A couple of years ago, our oil burner died. Most people, faced with this situation would have paid the gas company to lay another hundred twenty feet of gas line and switch to gas, but we decided to stick with fuel oil. Our furnace man convinced us to buy a Thermopride furnace (he said it was the only kind he would install), made right down in Indiana, life-time warranty on the fire box. All in all, we got us a solid piece of American machinery. And it even looks good, a porcelain enamel surface in a mauve color.

http://www.thermopride.com/

So when we saw an exact copy of our $2000 furnace at the Re-Store second hand building supply store for $100, we couldn't resist buying it, so Chris could heat his pole barn, to more comfortably work on my car. Some guys at the Re-Store helped us load it in the truck, but Chris unloaded it all by himself. Here is a picture of him doing it with the use of his Ford 8N.

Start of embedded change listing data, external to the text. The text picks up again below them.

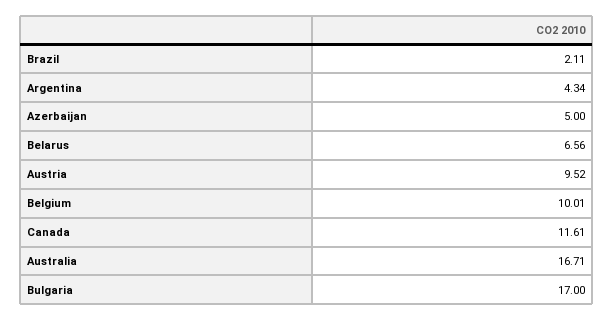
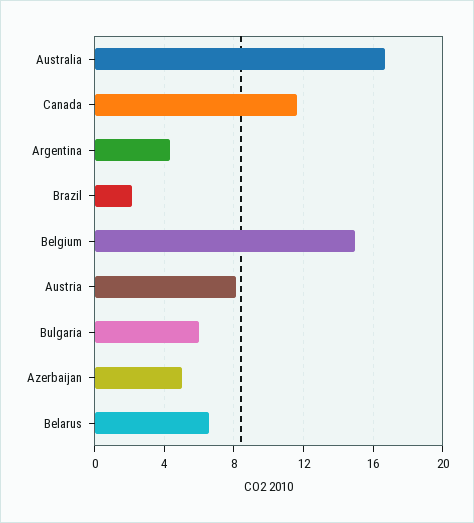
Austria: 9.52 -> 8
Belgium: 10.01 -> 15
Bulgaria: 17 -> 6

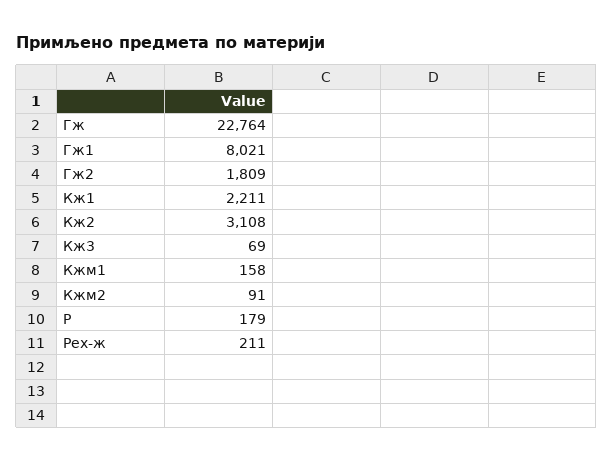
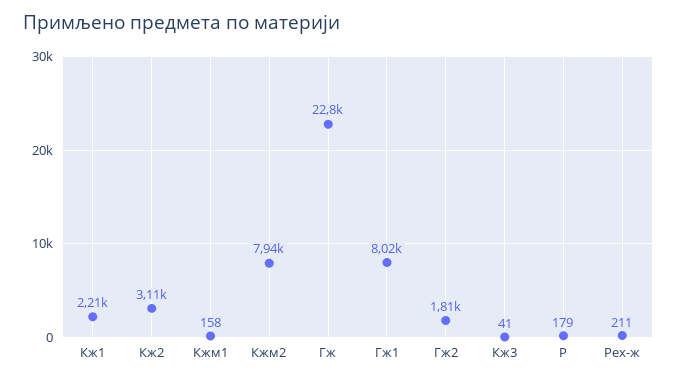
Кж3: 69 -> 41
Кжм2: 91 -> 7940

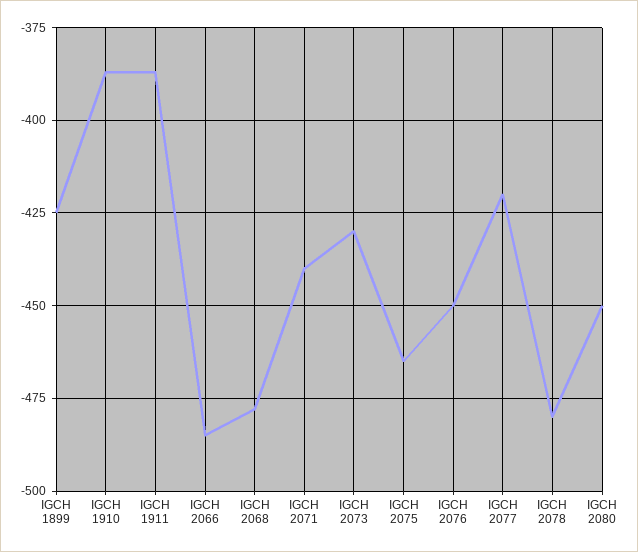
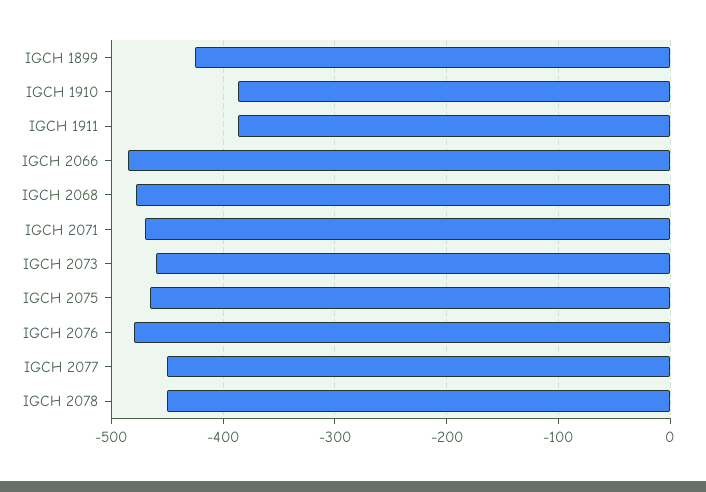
IGCH 2071: -440 -> -470
IGCH 2073: -430 -> -460
IGCH 2076: -450 -> -480
IGCH 2077: -420 -> -450
IGCH 2078: -480 -> -450
IGCH 2080: -450 -> none

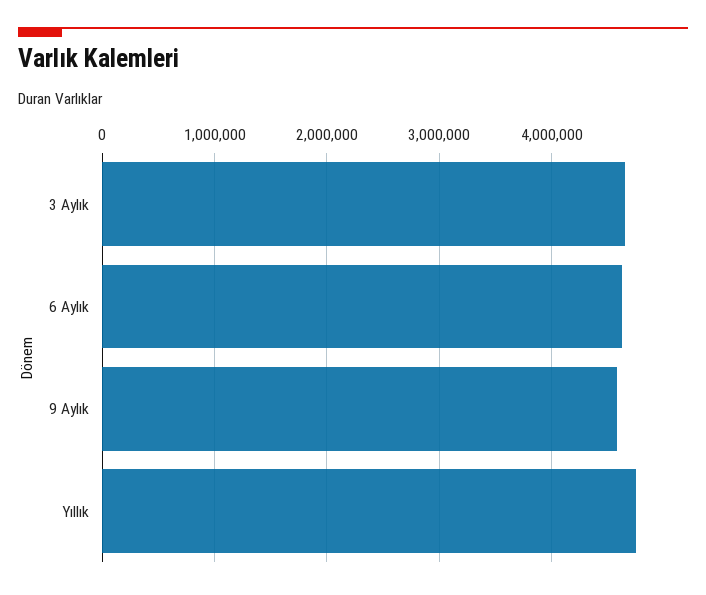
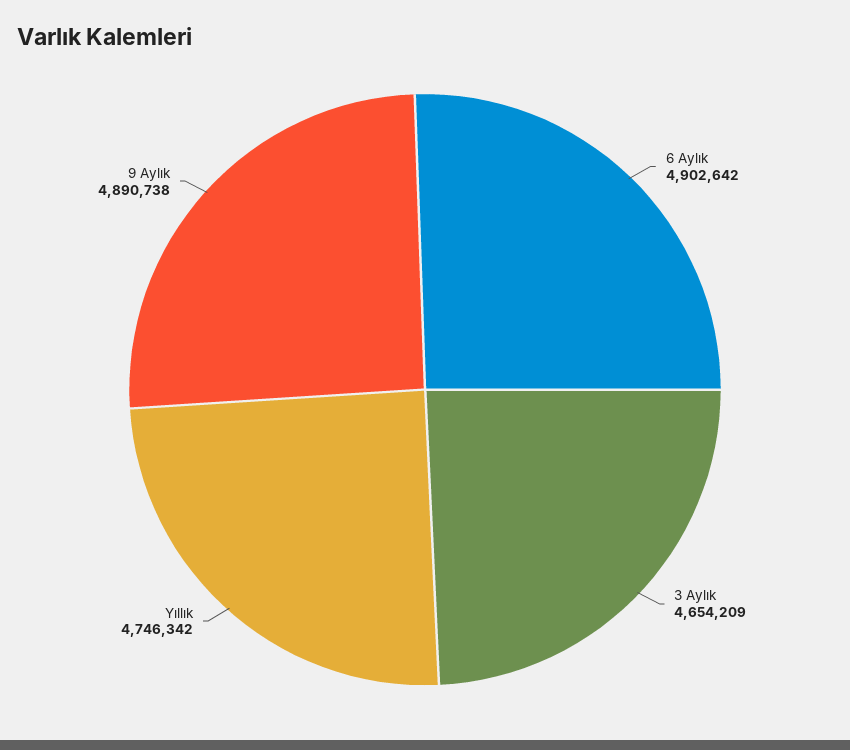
6 Aylık: 4600000 -> 4902642
9 Aylık: 4600000 -> 4890738

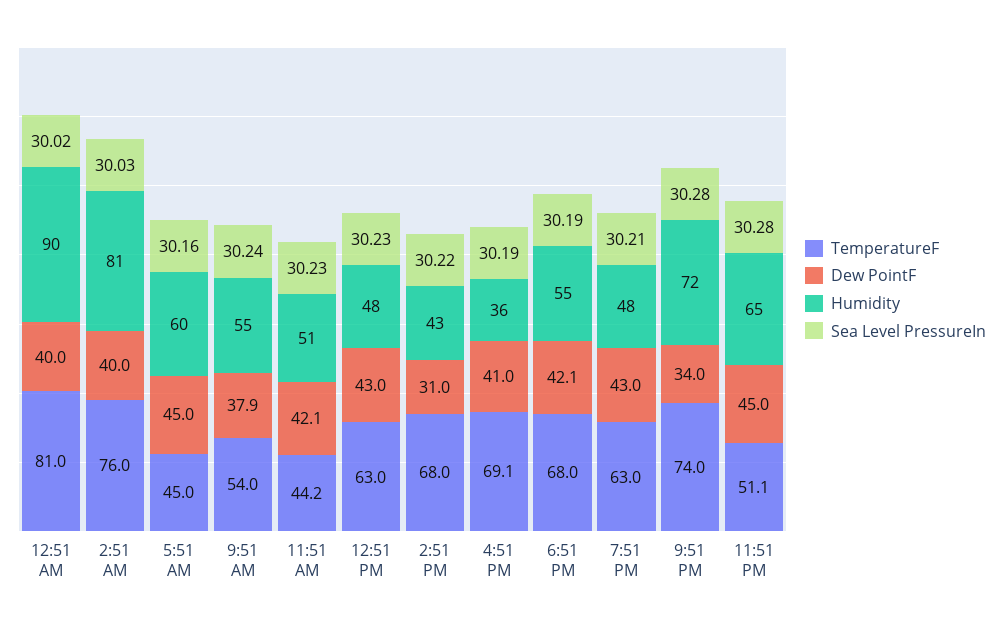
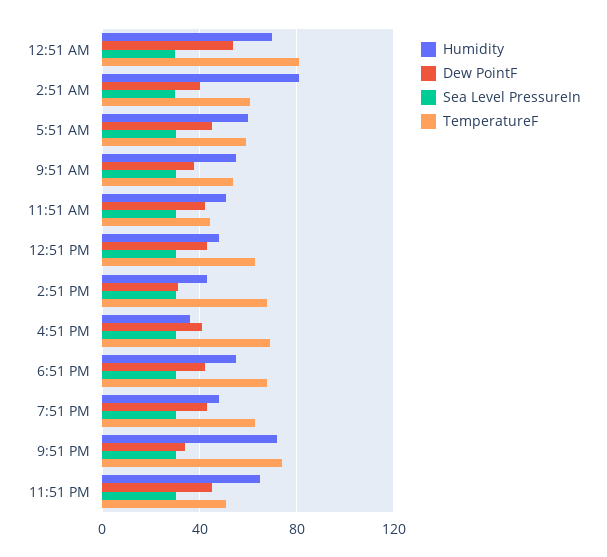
Dew PointF, 12:51 AM: 40 -> 55
Humidity, 12:51 AM: 90 -> 70
TemperatureF, 2:51 AM: 76 -> 60
TemperatureF, 5:51 AM: 45 -> 60

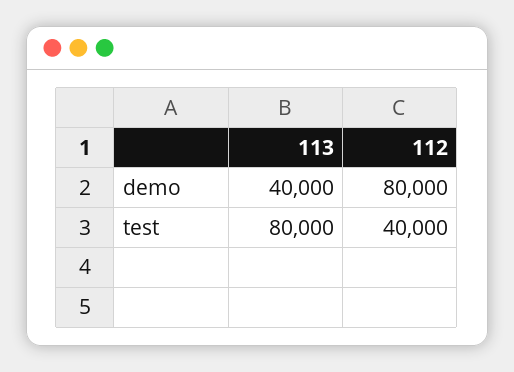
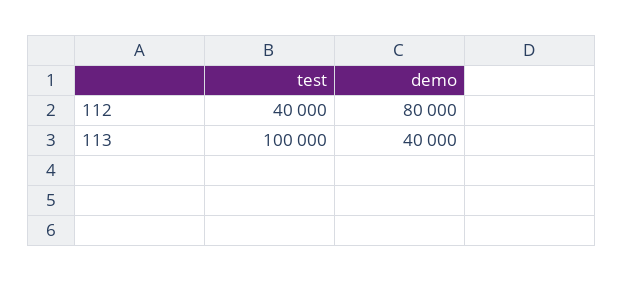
113, test: 80000 -> 100000

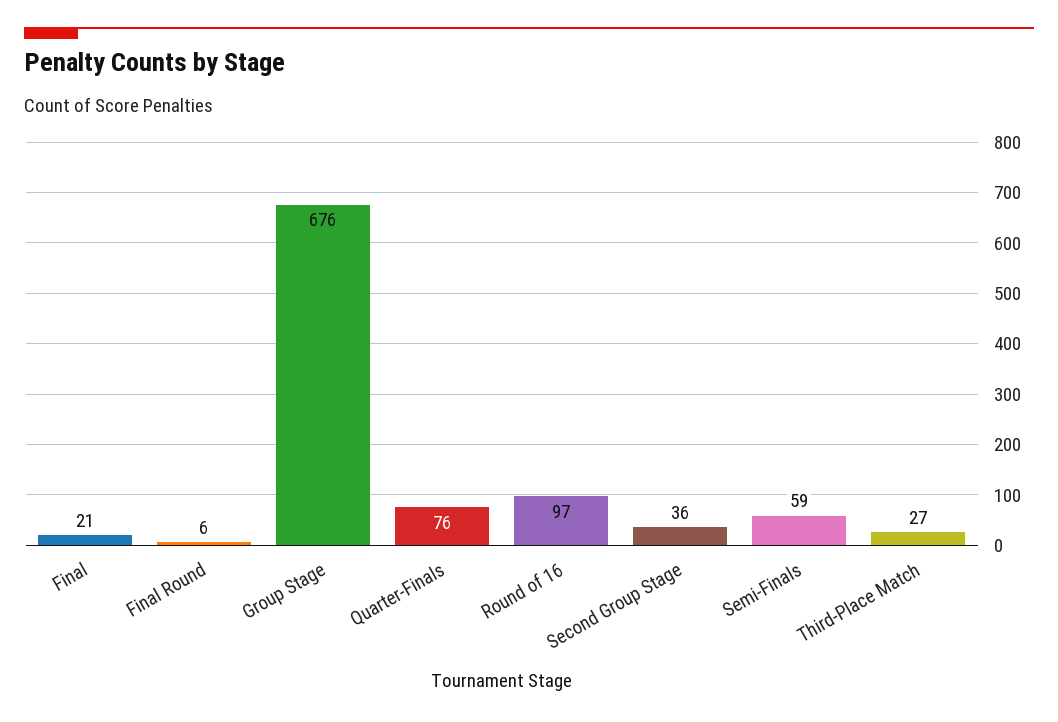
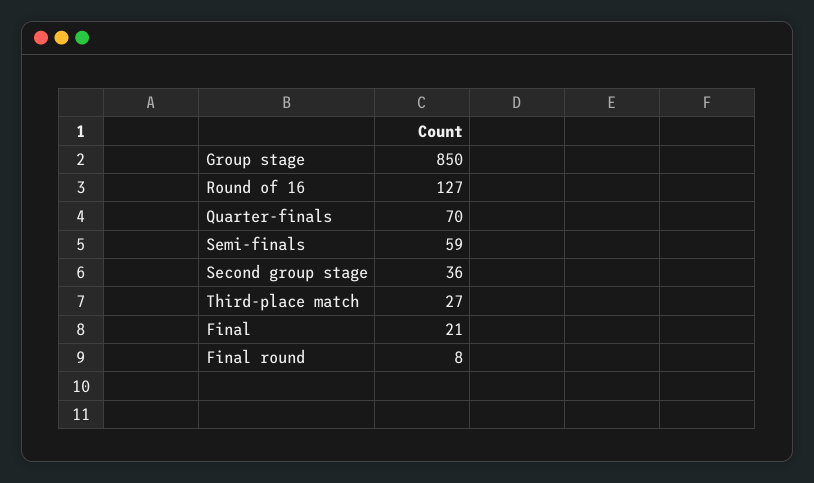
Final Round: 6 -> 8
Group Stage: 676 -> 850
Quarter-Finals: 76 -> 70
Round of 16: 97 -> 127

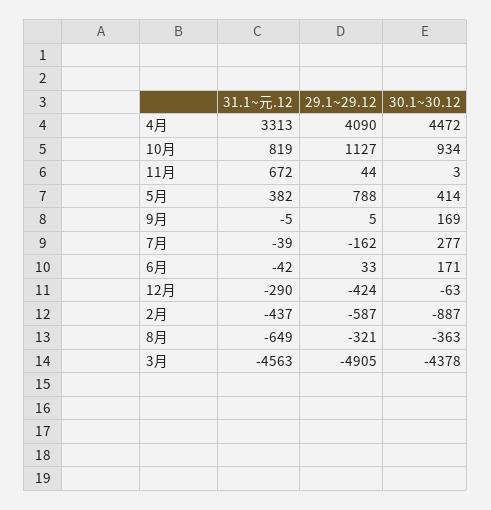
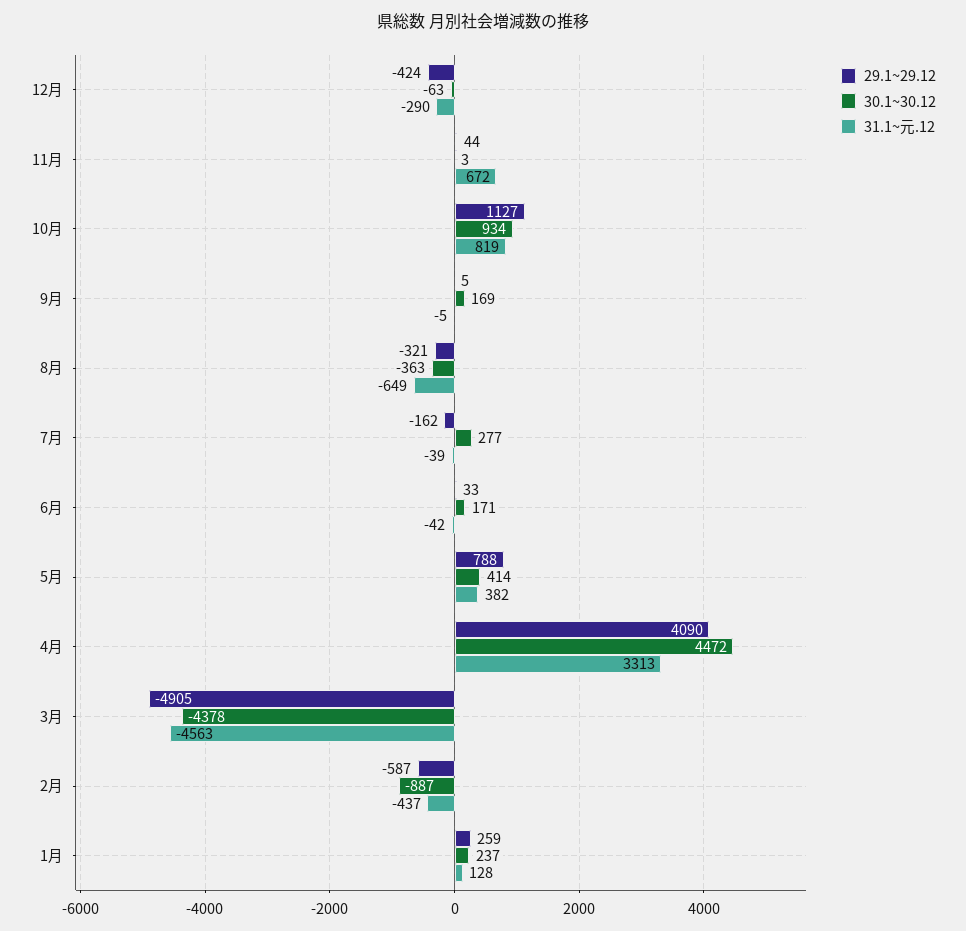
29.1~29.12, 1月: none -> 259
30.1~30.12, 1月: none -> 237
31.1~元.12, 1月: none -> 128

Well, it turned out that was the easy part, getting the furnace. Now he needed an oil tank. His friend Jonas, who lives downtown, has been wanting to get an old 275-gallon tank out of his basement for years, and so Chris spent a good part of a day extracting this steel tank from Jonas's basement, again, by himself (though I helped load it on the truck.) He got this all the way home before realizing the bottom of the tank was covered with pinhole leaks.

So now my brother George gave Chris another 275-gallon tank, the better of the two he had lying in his side yard. We got it on the truck and home before Chris discovered pin hole leaks around the intake valve. Shoot. Does anybody have a mint condition oil tank (without leaks) to donate? I'll help put it on the truck.